Entries shown:
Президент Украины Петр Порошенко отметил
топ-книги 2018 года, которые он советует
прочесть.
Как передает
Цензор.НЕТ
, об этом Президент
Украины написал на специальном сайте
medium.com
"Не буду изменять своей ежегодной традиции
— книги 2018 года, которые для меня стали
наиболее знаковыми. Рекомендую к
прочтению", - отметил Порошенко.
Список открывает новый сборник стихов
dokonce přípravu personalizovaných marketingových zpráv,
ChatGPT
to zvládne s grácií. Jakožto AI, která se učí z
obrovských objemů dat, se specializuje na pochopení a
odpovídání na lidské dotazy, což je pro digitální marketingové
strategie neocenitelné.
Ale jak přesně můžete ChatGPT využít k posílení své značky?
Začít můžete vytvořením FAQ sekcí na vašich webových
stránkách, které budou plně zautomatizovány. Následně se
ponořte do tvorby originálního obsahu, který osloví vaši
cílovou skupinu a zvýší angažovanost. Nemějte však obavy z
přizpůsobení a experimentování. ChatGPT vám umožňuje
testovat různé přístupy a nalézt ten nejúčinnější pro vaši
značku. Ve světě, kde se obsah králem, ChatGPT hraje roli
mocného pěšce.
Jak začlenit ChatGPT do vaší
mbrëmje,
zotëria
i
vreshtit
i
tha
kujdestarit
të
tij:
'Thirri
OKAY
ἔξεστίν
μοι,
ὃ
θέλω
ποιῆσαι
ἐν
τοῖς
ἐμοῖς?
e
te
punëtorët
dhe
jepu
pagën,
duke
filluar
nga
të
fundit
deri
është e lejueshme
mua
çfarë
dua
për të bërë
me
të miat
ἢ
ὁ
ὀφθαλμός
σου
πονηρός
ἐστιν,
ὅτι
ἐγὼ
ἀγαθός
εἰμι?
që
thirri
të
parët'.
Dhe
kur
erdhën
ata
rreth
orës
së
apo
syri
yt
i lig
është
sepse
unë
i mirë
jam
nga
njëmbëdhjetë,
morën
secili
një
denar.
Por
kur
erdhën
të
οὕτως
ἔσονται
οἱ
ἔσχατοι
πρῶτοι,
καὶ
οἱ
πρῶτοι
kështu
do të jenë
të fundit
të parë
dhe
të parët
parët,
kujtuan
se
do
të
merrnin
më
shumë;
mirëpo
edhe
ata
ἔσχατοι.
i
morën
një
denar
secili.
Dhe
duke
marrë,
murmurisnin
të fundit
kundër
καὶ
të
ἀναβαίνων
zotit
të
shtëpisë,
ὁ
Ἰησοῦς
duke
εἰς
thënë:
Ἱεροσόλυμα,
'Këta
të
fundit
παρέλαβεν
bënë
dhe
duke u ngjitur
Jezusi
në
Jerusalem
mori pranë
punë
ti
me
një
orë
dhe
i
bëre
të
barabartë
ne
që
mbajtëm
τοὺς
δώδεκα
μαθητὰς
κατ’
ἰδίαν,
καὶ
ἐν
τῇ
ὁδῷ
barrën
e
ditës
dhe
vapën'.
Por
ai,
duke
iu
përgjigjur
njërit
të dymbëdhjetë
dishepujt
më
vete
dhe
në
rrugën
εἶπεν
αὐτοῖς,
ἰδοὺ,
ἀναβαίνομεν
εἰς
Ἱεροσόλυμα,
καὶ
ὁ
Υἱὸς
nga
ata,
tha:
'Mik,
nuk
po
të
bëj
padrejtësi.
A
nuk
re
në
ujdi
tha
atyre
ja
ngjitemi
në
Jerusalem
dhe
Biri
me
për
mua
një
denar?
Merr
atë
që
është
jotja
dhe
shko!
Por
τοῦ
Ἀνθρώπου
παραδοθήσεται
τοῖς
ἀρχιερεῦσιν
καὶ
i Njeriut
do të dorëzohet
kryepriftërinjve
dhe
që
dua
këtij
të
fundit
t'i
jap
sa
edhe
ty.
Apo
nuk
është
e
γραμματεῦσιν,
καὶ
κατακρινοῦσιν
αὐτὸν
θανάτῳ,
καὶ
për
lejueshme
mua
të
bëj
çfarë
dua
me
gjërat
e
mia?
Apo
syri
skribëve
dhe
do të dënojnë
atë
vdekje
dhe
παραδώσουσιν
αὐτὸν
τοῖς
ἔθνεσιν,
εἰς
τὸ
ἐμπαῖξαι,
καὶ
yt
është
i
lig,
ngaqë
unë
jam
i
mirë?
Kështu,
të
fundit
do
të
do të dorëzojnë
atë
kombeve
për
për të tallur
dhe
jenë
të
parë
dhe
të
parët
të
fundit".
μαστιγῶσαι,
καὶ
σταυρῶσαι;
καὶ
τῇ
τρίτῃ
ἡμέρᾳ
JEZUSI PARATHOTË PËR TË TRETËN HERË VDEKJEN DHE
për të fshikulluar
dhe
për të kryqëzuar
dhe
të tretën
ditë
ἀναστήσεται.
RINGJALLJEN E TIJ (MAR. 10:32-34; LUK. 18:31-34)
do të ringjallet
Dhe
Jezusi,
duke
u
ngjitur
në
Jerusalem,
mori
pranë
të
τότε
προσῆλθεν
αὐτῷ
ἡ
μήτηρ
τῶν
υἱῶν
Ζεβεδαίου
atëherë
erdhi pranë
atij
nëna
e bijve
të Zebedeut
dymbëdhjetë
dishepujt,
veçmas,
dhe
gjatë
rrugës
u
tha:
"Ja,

Instructions for the task: Pick out every line in the listing that contains the word "můžete", and copy each one.

Task solution:
Ale jak přesně můžete ChatGPT využít k posílení své značky?
Začít můžete vytvořením FAQ sekcí na vašich webových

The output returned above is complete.